== Consegna ==
Riprendi l'articolo su Aldo Capitini e il pacifismo e proseguilo a partire dall'ultima frase riportata.

== Estratto ==
• • • • •

06 maggio 2022

PER LA PACE CON ALDO CAPITINI

 


Dove si ferma il pacifismo

Annamaria Manzoni
06 Maggio 2022

Il grido non ascoltato contro la guerra e contro l’invio delle armi in Ucraina trova nel pensiero e nelle esperienze di Aldo Capitini uno straordinario riferimento. Tra le manifestazioni del suo andare controcorrente, per cui fu isolato, ci fu, oggi a quanto pare rimossa, la sua adesione al vegetarismo, in tempi in cui, in Italia, il concetto era sconosciuto. Quella scelta maturò, non per caso, in pieno regime fascista. “Oggi non ci sono prezzi quantificabili da pagare per una scelta vegana – scrive Annamaria Manzoni -, ma l’ideale di un’armonia cosmica continua a essere ritenuto minaccioso, per il suo attacco mortale all’antropocentrismo e a tutti i rapporti di potere…”

“Chi è nonviolento è portato ad avere simpatia particolare
con le vittime della realtà attuale, i colpiti dalle ingiustizie,
dalle malattie, dalla morte, gli umiliati, gli offesi, gli storpiati,
i miti e i silenziosi, e perciò tende a compensare queste persone
ed ogni altro essere (anche il gatto malato e sfuggito)
con maggiore attenzione e affetto, contro la falsa armonia
del mondo ottenuta buttando via le vittime”.

• • • • •

== Materiale di partenza ==
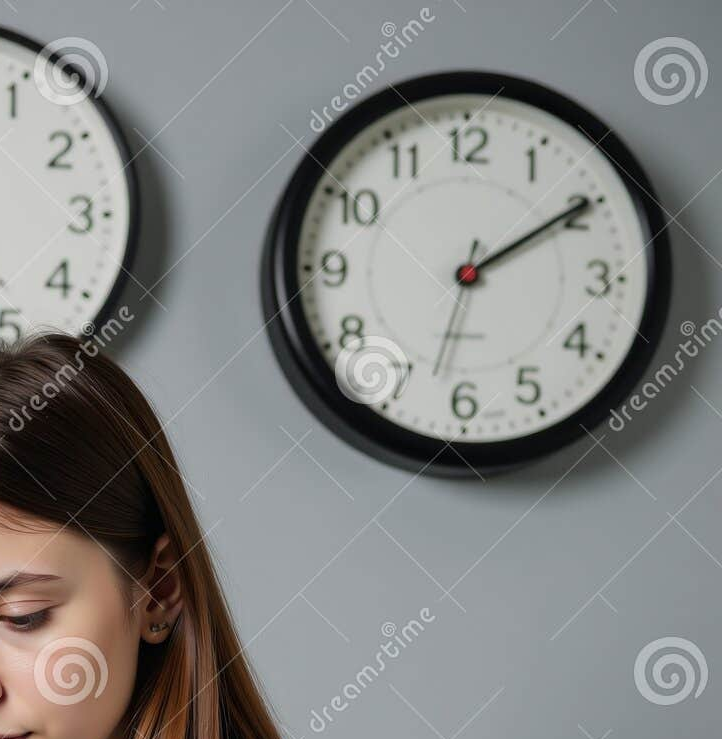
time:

• • • • •

== Soluzione ==
In questi dannati tempi di guerra, la riproposizione della marcia Perugia-Assisi ha assunto una valenza più forte del solito: quello che, “dalle nostre parti”, sembrava per sempre superato, ci sta invadendo con la furia di un incubo, da cui ci si aspetta inutilmente un risveglio salvifico che ci rimmetta nel mondo che credevamo fosse il nostro. E così quella che da oltre sessant’anni sembrava avere il sapore di una celebrazione, capace di onorare i valori della pace e della nonviolenza in un’atmosfera festosa, è diventa oggi una marcia definita straordinaria in tutti i sensi: fuori dall’ordinario di un omaggio routinario alla pace; appello drammatico a che la ragione umana, esaltata come certezza fin dagli albori dell’illuminismo, torni a essere il navigatore di riferimento; richiamo angosciato alla intollerabilità degli orrori in atto.

Nella tragica immersione in questo presente che neppure la peggio distopia aveva immaginato, sembra però offuscato il richiamo all’origine di questa marcia, che si deve ad Aldo Capitini, il “Gandhi italiano”, che sono in tanti a non ricordare: filosofo della nonviolenza, pensatore libero e precursore dei tempi, pronto ad abbracciare ogni causa di libertà e di giustizia, ben oltre le possibilità di comprensione della gente del suo tempo (e, ahimè, dei tempi che sarebbero venuti dopo), sempre contro corrente, all’epoca del fascismo a cui si oppose strenuamente quando era pericoloso farlo, ma anche nell’epoca post-fascista quando si rifiutò di iscriversi a qualunque partito. E se l’opposizione al fascismo poteva fare di lui un’icona, l’opposizione allo strapotere dei partiti venne vista come molto più imbarazzante, per le critiche implicite che conteneva.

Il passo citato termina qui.